Le multiverse, lui, est loin de ne servir que de prétexte à des coups de coude appuyés sur tout l’univers de Spider-Man. Si les clins d’œil sont évidemment sympathiques et nombreux, ils viennent aussi rappeler la multiplicité d’une œuvre à travers le temps. À l’heure où internet s’insurge de l’existence d’une Ariel noire, Across the Spider-Verse cloue le bec en faisant exister autant de versions de Spider-Man qu’il n’existe de cultures, et ne se contente pas de faire dans le simple gimmick. Bien au contraire. Le film s’interroge sur sa position dans l’univers Marvel, ainsi que son héritage par rapport à ses prédécesseurs. Et c’est sans doute l’un des atouts de ce deuxième opus, qui sans en dévoiler le nœud de son intrigue, se la joue Matrix Resurrection dans sa réflexion méta.
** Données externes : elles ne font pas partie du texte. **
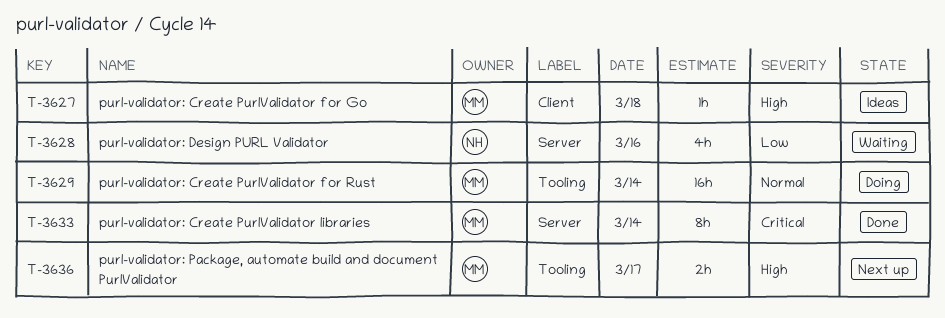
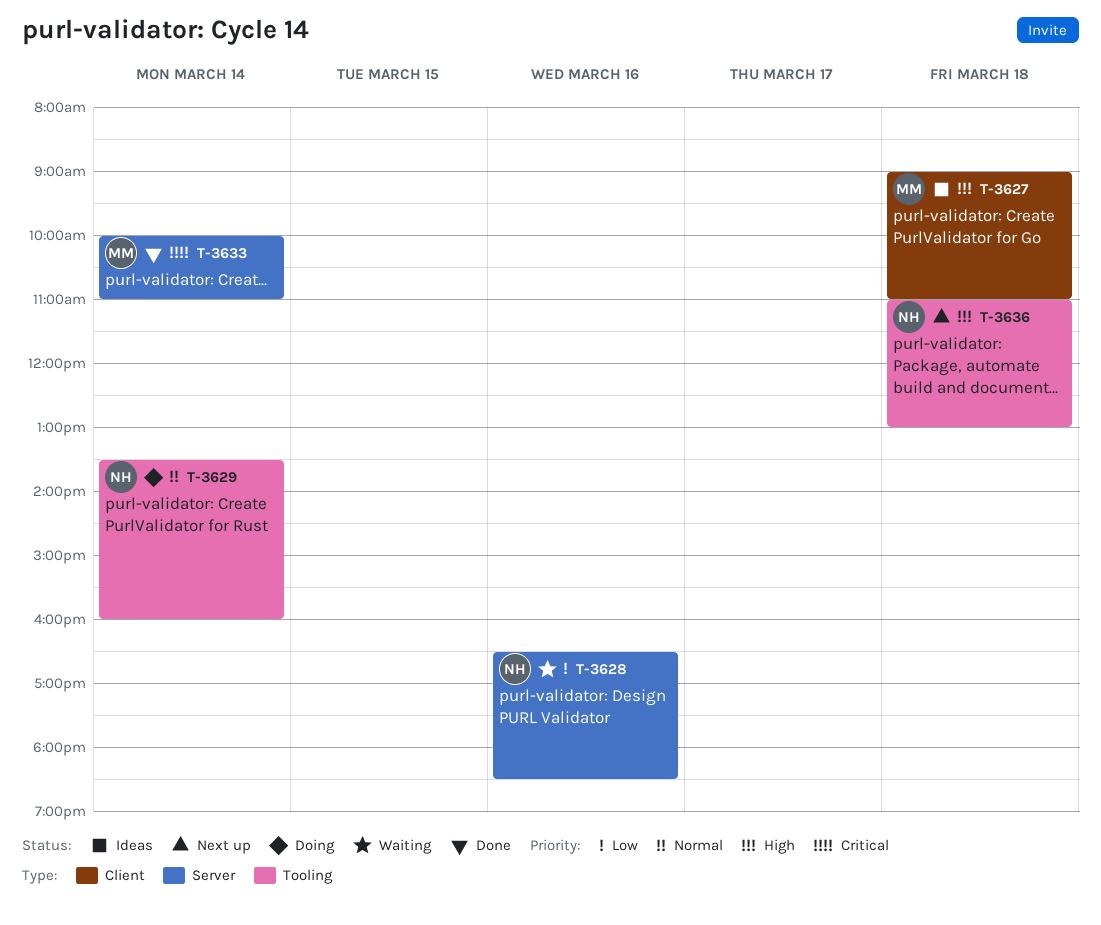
T-3629, owner: MM -> NH
T-3636, owner: MM -> NH
T-3636, day: Mar 17 -> Mar 18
Pas question ici d’ébranler le blockbuster en tant que tel, mais plutôt de réfléchir à sa place au sein d’un univers qui exploite et détourne à l’infini sa ressource principale, parfois jusqu’à l’écœurement. Across the Spider-Verse s’impose, et s’affirme consciemment, comme une anomalie au sein de son univers, et même plus globalement dans l’industrie. Presque comme un pied de nez à la panne créative qui assèche le genre super-héroïque, auquel il répond par une outrance démesurée, et la ferme intention de créer quelque chose de nouveau. 

C’est brillant, audacieux, plein d’espoir. Son principal défaut ? Attendre la seconde partie, prévue pour 2024.